Nothing but the lines from the one containing "left shoulder: (506, 213)" through the one containing "left ankle: (282, 257)", both included, should be given again, each exactly as written below.

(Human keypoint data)

= = =

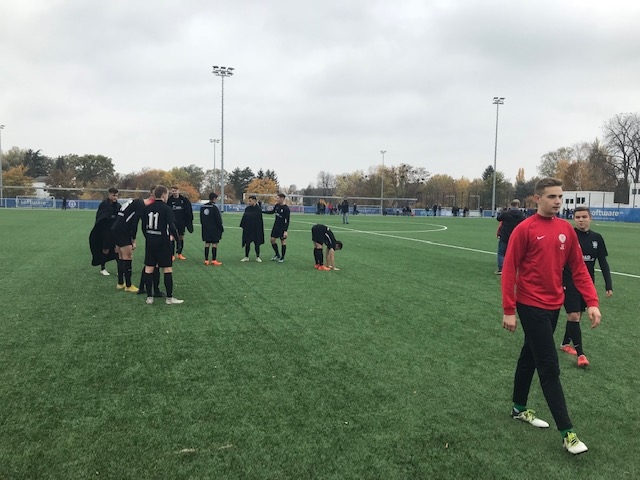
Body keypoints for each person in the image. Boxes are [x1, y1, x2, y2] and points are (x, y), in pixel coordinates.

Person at [501, 177, 601, 455]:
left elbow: (578, 269)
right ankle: (568, 434)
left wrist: (592, 302)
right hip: (530, 305)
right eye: (552, 197)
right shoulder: (524, 229)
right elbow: (509, 269)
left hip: (554, 304)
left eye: (560, 196)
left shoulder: (565, 229)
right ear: (537, 199)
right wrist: (509, 310)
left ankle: (518, 408)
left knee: (529, 355)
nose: (558, 201)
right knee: (549, 366)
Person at [560, 206, 613, 367]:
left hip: (587, 283)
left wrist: (608, 284)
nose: (581, 220)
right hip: (569, 281)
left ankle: (565, 344)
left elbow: (603, 262)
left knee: (578, 315)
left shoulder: (597, 238)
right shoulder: (569, 236)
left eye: (584, 217)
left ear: (590, 218)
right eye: (578, 217)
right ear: (574, 219)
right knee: (574, 315)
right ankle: (581, 355)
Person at [142, 185, 183, 305]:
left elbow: (143, 226)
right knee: (167, 269)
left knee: (149, 268)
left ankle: (149, 297)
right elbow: (172, 226)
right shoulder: (167, 209)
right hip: (163, 243)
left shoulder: (148, 208)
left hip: (150, 242)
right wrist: (178, 241)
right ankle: (169, 298)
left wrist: (149, 237)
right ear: (164, 195)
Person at [111, 192, 156, 292]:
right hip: (123, 230)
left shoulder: (134, 201)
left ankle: (120, 283)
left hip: (116, 228)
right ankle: (128, 285)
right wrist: (133, 239)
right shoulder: (140, 205)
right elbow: (135, 223)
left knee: (121, 257)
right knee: (128, 257)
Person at [89, 187, 120, 276]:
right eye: (114, 195)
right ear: (109, 194)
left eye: (117, 196)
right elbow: (100, 218)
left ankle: (119, 269)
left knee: (117, 249)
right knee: (105, 249)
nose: (115, 197)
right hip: (105, 231)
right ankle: (102, 268)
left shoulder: (118, 205)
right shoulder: (104, 205)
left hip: (115, 231)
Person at [495, 199, 526, 274]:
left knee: (501, 253)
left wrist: (502, 212)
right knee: (516, 252)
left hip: (505, 235)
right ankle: (515, 268)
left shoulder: (506, 213)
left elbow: (498, 218)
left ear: (510, 205)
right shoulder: (522, 215)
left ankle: (501, 269)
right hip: (516, 236)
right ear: (518, 205)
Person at [167, 186, 194, 260]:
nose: (174, 192)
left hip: (181, 222)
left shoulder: (184, 200)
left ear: (178, 191)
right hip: (172, 222)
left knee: (180, 237)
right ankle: (172, 255)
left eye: (175, 191)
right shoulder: (169, 200)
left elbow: (189, 211)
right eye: (173, 191)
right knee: (171, 237)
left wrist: (189, 221)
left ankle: (179, 253)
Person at [264, 193, 290, 263]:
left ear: (282, 199)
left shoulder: (286, 208)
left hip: (282, 227)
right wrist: (262, 211)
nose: (276, 199)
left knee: (283, 241)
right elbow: (272, 212)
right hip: (276, 226)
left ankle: (282, 257)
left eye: (278, 198)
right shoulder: (277, 206)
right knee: (272, 240)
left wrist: (285, 231)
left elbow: (287, 220)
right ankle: (277, 254)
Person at [200, 192, 224, 266]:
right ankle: (214, 260)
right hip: (214, 228)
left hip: (205, 228)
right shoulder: (215, 207)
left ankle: (206, 260)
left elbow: (201, 218)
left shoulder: (203, 207)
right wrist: (221, 228)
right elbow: (218, 219)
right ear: (214, 198)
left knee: (207, 243)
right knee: (214, 243)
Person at [240, 195, 264, 262]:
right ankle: (246, 256)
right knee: (247, 243)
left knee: (257, 243)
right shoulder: (247, 208)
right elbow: (245, 217)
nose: (249, 202)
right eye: (249, 201)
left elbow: (257, 218)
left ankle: (258, 256)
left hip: (256, 229)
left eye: (250, 201)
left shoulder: (258, 209)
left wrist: (248, 216)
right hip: (248, 229)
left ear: (254, 201)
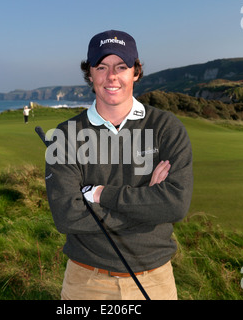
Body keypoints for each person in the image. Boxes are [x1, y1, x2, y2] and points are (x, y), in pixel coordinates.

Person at [45, 30, 193, 300]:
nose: (111, 76)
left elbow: (175, 204)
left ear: (135, 72)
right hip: (86, 282)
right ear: (89, 73)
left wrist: (102, 194)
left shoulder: (166, 127)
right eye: (101, 67)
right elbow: (67, 216)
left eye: (121, 67)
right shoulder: (65, 135)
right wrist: (148, 204)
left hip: (155, 281)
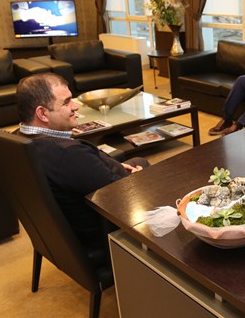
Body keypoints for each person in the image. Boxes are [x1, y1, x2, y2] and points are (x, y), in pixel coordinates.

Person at [15, 73, 149, 250]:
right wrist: (138, 179)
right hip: (100, 236)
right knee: (147, 174)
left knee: (136, 160)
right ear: (42, 113)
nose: (76, 106)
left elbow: (84, 171)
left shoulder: (18, 139)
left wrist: (111, 165)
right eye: (66, 102)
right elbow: (122, 194)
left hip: (60, 234)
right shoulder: (68, 154)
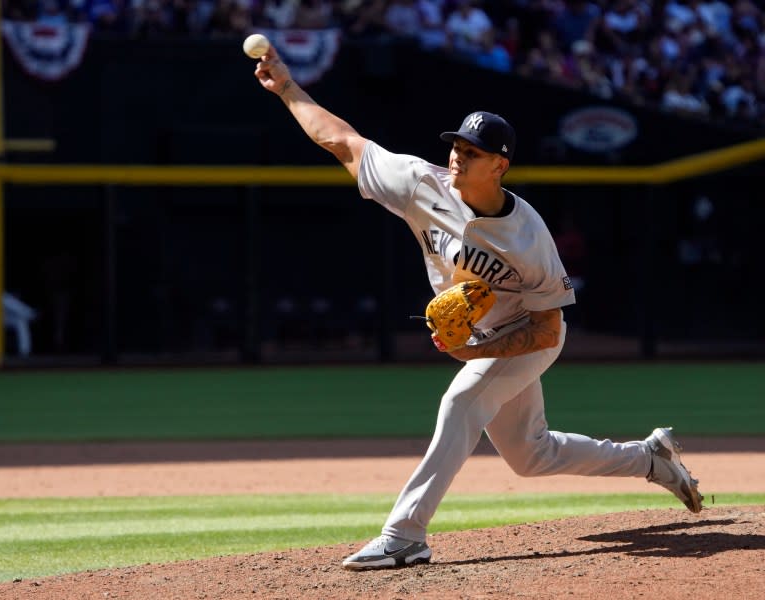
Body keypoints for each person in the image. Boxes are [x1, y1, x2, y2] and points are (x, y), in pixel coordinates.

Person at [251, 43, 704, 571]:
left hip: (527, 335)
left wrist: (478, 350)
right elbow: (343, 142)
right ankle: (651, 459)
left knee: (461, 403)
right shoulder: (420, 185)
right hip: (485, 338)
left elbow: (547, 326)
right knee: (533, 456)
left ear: (500, 166)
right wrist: (286, 86)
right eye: (457, 147)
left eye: (472, 152)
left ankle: (404, 535)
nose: (457, 157)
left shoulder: (529, 237)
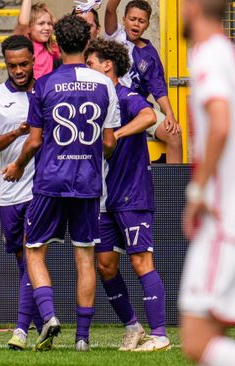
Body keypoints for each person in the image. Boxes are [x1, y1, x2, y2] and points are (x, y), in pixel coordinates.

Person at [2, 15, 119, 352]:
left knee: (34, 251)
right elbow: (109, 143)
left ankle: (50, 316)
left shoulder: (46, 84)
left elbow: (35, 141)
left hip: (51, 180)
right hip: (88, 182)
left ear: (56, 45)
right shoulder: (104, 84)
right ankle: (82, 339)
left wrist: (18, 164)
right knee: (85, 258)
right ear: (87, 44)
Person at [85, 38, 171, 351]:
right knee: (105, 264)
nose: (87, 68)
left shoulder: (126, 95)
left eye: (91, 63)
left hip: (132, 194)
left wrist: (117, 135)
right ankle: (134, 328)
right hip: (103, 198)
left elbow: (149, 116)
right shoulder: (93, 101)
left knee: (140, 261)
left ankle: (160, 335)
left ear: (107, 64)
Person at [0, 34, 42, 350]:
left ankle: (21, 330)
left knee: (31, 256)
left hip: (41, 190)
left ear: (33, 60)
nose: (18, 70)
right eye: (12, 65)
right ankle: (44, 323)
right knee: (23, 260)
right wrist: (17, 131)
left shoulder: (45, 92)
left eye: (23, 64)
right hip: (9, 190)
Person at [179, 0, 235, 364]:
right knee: (211, 335)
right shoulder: (225, 53)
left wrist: (198, 191)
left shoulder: (208, 55)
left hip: (221, 219)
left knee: (197, 342)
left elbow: (220, 122)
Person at [104, 0, 183, 163]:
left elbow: (158, 87)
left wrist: (169, 113)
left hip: (137, 109)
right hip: (110, 104)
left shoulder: (149, 54)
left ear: (147, 24)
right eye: (132, 19)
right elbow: (110, 10)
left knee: (174, 134)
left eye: (141, 21)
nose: (136, 24)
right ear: (124, 18)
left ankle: (173, 189)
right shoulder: (115, 35)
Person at [13, 0, 60, 79]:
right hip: (28, 89)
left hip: (46, 90)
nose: (47, 28)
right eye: (41, 23)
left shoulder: (51, 47)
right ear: (29, 27)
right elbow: (23, 23)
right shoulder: (25, 43)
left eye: (49, 24)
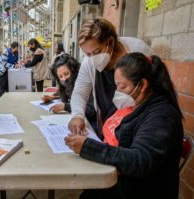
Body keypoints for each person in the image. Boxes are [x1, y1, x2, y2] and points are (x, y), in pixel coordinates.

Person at [65, 53, 183, 199]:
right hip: (112, 178)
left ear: (143, 85)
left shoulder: (162, 116)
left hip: (137, 190)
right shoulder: (132, 103)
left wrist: (88, 147)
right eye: (116, 86)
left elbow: (139, 160)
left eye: (122, 86)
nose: (118, 92)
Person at [68, 18, 151, 137]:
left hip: (136, 123)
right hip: (108, 125)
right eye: (88, 54)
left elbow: (154, 87)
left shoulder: (138, 50)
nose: (92, 58)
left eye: (97, 51)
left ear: (110, 42)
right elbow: (80, 92)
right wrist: (77, 115)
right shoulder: (89, 62)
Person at [42, 54, 96, 129]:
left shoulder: (85, 84)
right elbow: (67, 90)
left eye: (66, 74)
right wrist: (54, 96)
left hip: (91, 125)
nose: (64, 79)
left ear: (74, 71)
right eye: (60, 76)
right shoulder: (69, 84)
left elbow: (91, 109)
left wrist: (66, 106)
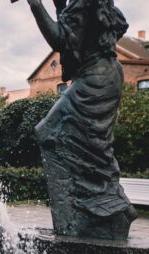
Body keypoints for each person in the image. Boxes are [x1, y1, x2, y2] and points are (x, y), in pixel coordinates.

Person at [26, 0, 137, 240]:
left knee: (51, 133)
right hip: (105, 74)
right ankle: (111, 206)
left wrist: (34, 3)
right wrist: (60, 8)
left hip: (96, 79)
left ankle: (79, 217)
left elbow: (60, 39)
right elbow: (88, 31)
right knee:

= = =

* **ANSWER BOX**
left shoulder: (506, 213)
left elbow: (498, 218)
left ear: (510, 205)
right shoulder: (522, 215)
left ankle: (501, 269)
right hip: (516, 236)
right ear: (518, 205)
Person at [167, 186, 194, 260]:
nose: (174, 192)
left hip: (181, 222)
left shoulder: (184, 200)
left ear: (178, 191)
right hip: (172, 222)
left knee: (180, 237)
right ankle: (172, 255)
left eye: (175, 191)
right shoulder: (169, 200)
left elbow: (189, 211)
right eye: (173, 191)
right knee: (171, 237)
left wrist: (189, 221)
left ankle: (179, 253)
Person at [264, 193, 290, 263]:
left ear: (282, 199)
left shoulder: (286, 208)
left hip: (282, 227)
right wrist: (262, 211)
nose: (276, 199)
left knee: (283, 241)
right elbow: (272, 212)
right hip: (276, 226)
left ankle: (282, 257)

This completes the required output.